Dans ces conditions, le RN pourrait encore profiter de la situation. À condition bien sûr de prendre le dessus sur les candidats d’Ensemble. On remarque toutefois que le parti du président Emmanuel Macron n’est pas représenté dans neuf circonscriptions, dont certaines qui semblent importantes à La Réunion (1 et 2), en Martinique (1 et 2), en Guadeloupe (1), en Guyane (1) et dans les deux circonscriptions uniques de Saint-Pierre-et-Miquelon et Wallis-et-Futuna. Il y a comme une impression de peur de porter les couleurs de la Macronie. Même le député sortant de la première circonscription de Guadeloupe, Olivier Serva, ne s’y est pas risqué.

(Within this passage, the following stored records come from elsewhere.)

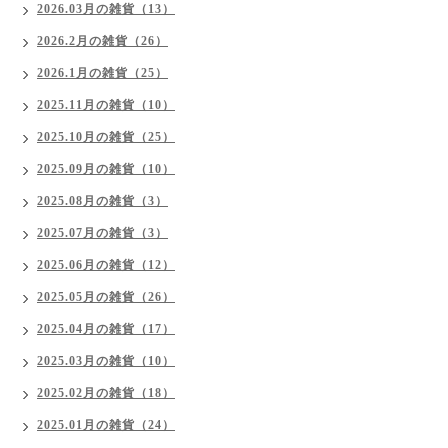
2026.03月の雑貨（13）
2026.2月の雑貨（26）
2026.1月の雑貨（25）
2025.11月の雑貨（10）
2025.10月の雑貨（25）
2025.09月の雑貨（10）
2025.08月の雑貨（3）
2025.07月の雑貨（3）
2025.06月の雑貨（12）
2025.05月の雑貨（26）
2025.04月の雑貨（17）
2025.03月の雑貨（10）
2025.02月の雑貨（18）
2025.01月の雑貨（24）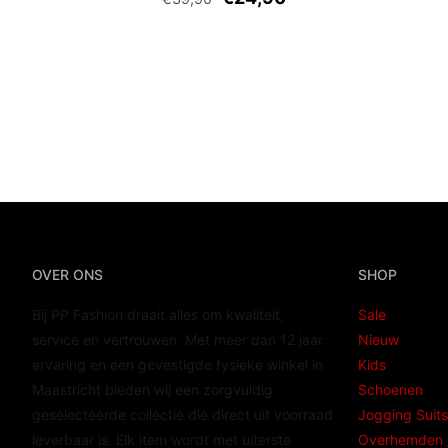
OVER ONS
SHOP
Bij PP Fashion draait alles om kwaliteit,
Sale
service en vertrouwen. Met meer dan 12 jaar
Nieuw
ervaring en een gevestigde fysieke winkel in
Kids
Maastricht bieden wij een zorgvuldig
Schoenen
geselecteerde collectie die direct uit voorraad
Jogging Suits
leverbaar is. Elk item wordt met uiterste
Overhemden /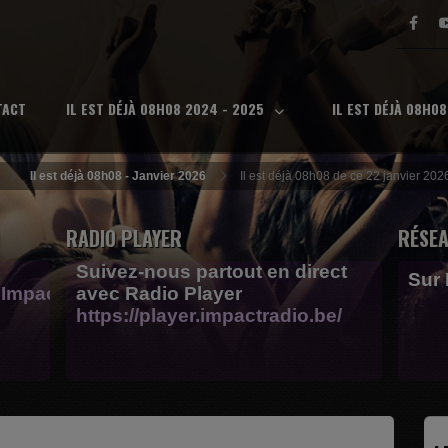
TACT
IL EST DÉJÀ 08H08 2024 - 2025
IL EST DÉJÀ 08H0
Il est déjà 08h08 - Janvier 2026
Il est déjà 08h08 de ce 22 janvier 2026
RADIO PLAYER
RÉSEA
Suivez-nous partout en direct
Sur
Impactfm-
avec Radio Player
https://player.impactradio.be/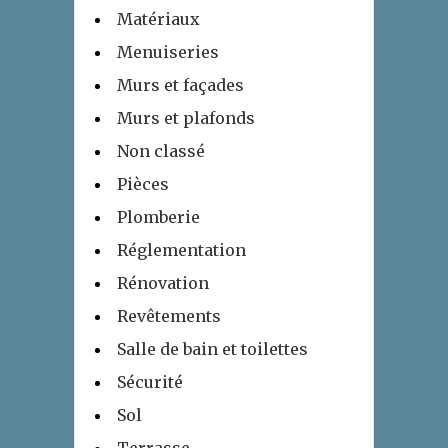
Matériaux
Menuiseries
Murs et façades
Murs et plafonds
Non classé
Pièces
Plomberie
Réglementation
Rénovation
Revêtements
Salle de bain et toilettes
Sécurité
Sol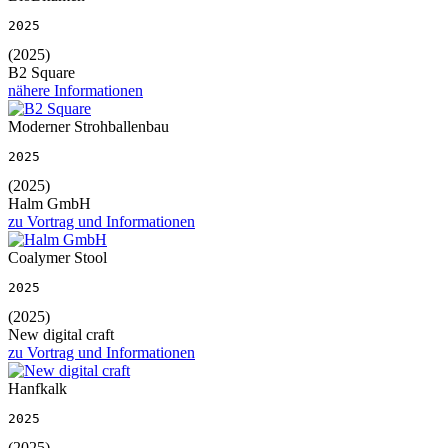
2025
(2025)
B2 Square
nähere Informationen
Moderner Strohballenbau
2025
(2025)
Halm GmbH
zu Vortrag und Informationen
Coalymer Stool
2025
(2025)
New digital craft
zu Vortrag und Informationen
Hanfkalk
2025
(2025)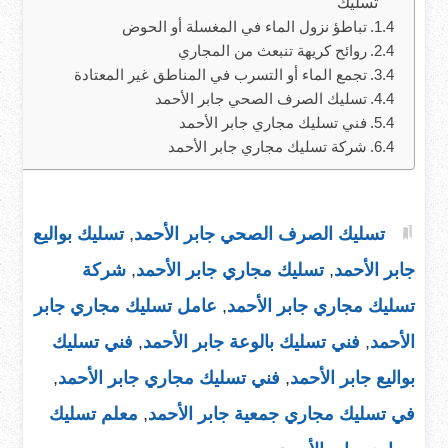
تسليك
تباطؤ نزول الماء في المغسلة أو الحوض
روائح كريهة تنبعث من المجاري
تجمع الماء أو التسرب في المناطق غير المعتادة
تسليك الصرف الصحي جابر الأحمد
فني تسليك مجاري جابر الأحمد
شركة تسليك مجاري جابر الأحمد
تسليك الصرف الصحي جابر الأحمد
,
تسليك بواليع
جابر الأحمد
,
تسليك مجاري جابر الأحمد
,
شركة
تسليك مجاري جابر الأحمد
,
عامل تسليك مجاري جابر
الأحمد
,
فني تسليك بالوعة جابر الأحمد
,
فني تسليك
بواليع جابر الأحمد
,
فني تسليك مجاري جابر الأحمد
,
في تسليك مجاري جمعية جابر الأحمد
,
معلم تسليك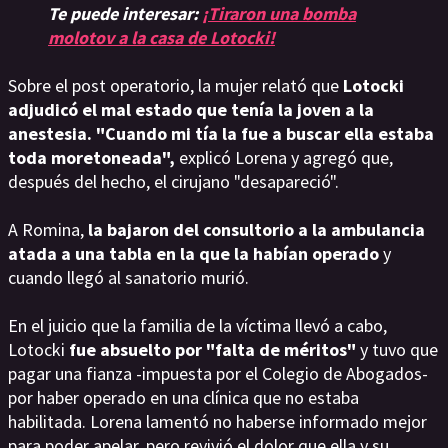
Te puede interesar:
¡Tiraron una bomba
molotov a la casa de Lotocki!
Sobre el post operatorio, la mujer relató que
Lotocki
adjudicó el mal estado que tenía la joven a la
anestesia. "Cuando mi tía la fue a buscar ella estaba
toda moretoneada",
explicó Lorena y agregó que,
después del hecho, el cirujano "desapareció".
A Romina,
la bajaron del consultorio a la ambulancia
atada a una tabla en la que la habían operado
y
cuando llegó al sanatorio murió.
En el juicio que la familia de la víctima llevó a cabo,
Lotocki
fue absuelto por "falta de méritos"
y tuvo que
pagar una fianza -impuesta por el Colegio de Abogados-
por haber operado en una clínica que no estaba
habilitada. Lorena lamentó no haberse informado mejor
para poder apelar, pero revivió el dolor que ella y su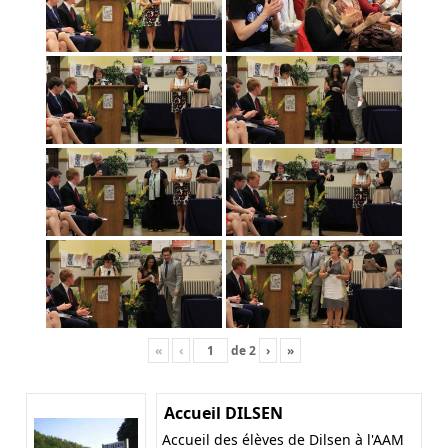
«
‹
de
2
›
»
Accueil DILSEN
Accueil des élèves de Dilsen à l'AAM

Il faut dire aussi qu’après avoir défendu la politique d’Emmanuel Macron aux côtés ses amis de Guadeloupe unie, solidaire et responsable (GUSR) et du président de la Région Guadeloupe, Ary Chalus, il a pris ses distances, notamment lors de la crise sanitaire en votant contre le passe vaccinal.

Le Rassemblement national peut-il alors vraiment profiter du contexte créé par le second tour de la présidentielle ? Pour nombre d’observateurs, les chances du parti de Marine Le Pen sont très minces eu égard au fait que le vote du 24 avril 2022 était essentiellement un vote de rejet d’Emmanuel Macron, pas d’adhésion à ligne politique de l’héritière de Jean-Marie Le Pen. Il pourrait toutefois y avoir quelques qualifications pour le second tour, en raison de la dispersion des voix de la gauche, mais sans doute pas plus. Mais ce sont les électeurs qui décideront. Ne jamais l’oublier !

À l’échelle nationale, le dernier sondage publié par le magazine l’Express place la Nupes et Ensemble en tête des pronostics. Dans les Outre-mer, les résultats iront-ils une nouvelle fois à contre-courant des sondages ? Rendez-vous à l’issue du premier tour, dimanche prochain (12 juin 2022), pour avoir une première partie de la réponse, en attendant le second, une semaine plus tard, le 19 juin.